Model Time Series Dengan Exogenous Variable Menggunakan Long Short Term Memory (LSTM) Untuk Prediksi Curah Hujan Di Kabupaten Sidoarjod
Abstract
Sidoarjo Regency is one of the areas that has about 90% of technically irrigated rice fields with low-lying conditions, so that when rainfall is high, some rice fields experience flooding and can result in decreased crop productivity. Therefore, prediction of rainfall is needed to overcome this.
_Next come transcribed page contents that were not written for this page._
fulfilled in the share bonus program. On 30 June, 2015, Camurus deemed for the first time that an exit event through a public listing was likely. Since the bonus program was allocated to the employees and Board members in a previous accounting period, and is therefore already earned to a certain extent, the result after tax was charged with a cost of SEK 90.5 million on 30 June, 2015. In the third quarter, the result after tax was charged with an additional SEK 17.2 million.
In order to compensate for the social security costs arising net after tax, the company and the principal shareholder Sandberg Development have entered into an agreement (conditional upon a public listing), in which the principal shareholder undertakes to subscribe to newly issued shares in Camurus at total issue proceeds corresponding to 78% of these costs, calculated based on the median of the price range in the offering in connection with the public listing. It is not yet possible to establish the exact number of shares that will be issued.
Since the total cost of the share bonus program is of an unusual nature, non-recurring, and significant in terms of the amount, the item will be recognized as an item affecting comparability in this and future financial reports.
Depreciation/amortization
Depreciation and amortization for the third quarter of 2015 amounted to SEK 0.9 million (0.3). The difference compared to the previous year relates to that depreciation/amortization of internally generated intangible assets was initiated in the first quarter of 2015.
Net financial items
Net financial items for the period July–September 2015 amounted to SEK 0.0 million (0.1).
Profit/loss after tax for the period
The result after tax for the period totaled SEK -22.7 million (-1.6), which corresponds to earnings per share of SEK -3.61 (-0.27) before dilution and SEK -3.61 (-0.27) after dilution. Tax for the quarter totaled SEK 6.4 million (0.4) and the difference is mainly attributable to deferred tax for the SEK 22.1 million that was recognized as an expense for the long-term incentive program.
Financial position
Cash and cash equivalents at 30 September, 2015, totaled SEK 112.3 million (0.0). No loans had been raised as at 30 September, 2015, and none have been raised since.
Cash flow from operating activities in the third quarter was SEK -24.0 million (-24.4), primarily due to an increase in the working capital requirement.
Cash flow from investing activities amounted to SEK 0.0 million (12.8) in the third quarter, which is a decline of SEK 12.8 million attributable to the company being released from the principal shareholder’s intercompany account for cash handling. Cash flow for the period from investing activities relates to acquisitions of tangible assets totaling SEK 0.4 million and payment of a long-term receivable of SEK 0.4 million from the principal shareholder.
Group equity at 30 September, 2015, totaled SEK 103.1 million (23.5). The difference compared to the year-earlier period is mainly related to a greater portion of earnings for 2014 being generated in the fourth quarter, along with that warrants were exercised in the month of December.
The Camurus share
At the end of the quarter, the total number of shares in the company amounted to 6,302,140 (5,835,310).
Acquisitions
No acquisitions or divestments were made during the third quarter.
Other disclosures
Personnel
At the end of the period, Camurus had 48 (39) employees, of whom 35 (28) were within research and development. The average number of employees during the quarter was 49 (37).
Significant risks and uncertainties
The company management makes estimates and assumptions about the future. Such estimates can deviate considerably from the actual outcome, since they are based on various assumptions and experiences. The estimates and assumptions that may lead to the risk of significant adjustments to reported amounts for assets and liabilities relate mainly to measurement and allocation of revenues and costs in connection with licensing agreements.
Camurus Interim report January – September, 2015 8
In addition, Sidoarjo district has a weather station close to the airport, making it possible to obtain more complete data as an exogenous variable in predicting rainfall. Besides that, there are several difficulties when including exogenous variables, namely having to ensure that exogenous variables are relevant to the forecasted time series data and possibly missing values or experiencing measurement errors in the data. The method used to predict rainfall is using Long Short Term Memory (LSTM) with the advantage of having a memory block that is able to find the output value most relevant to the given input, and using the backward method to overcome missing values. The results of the study using daily period rainfall data obtained an RMSE value of 13.68 mm when using yesterday's timestep data (t-1) with the proportion of training and testing data of 90%:10% and the best parameters were batch size 32, epoch 100, and neuron 10, and overcome the missing value by using the backward method. While the results of the study using monthly rainfall data obtained an RMSE value of 2.11 mm when using yesterday's timestep data (t-1) with the proportion of training and testing data of 90%:10% and the best parameters were batch size 32, epoch 100, and 30 neurons.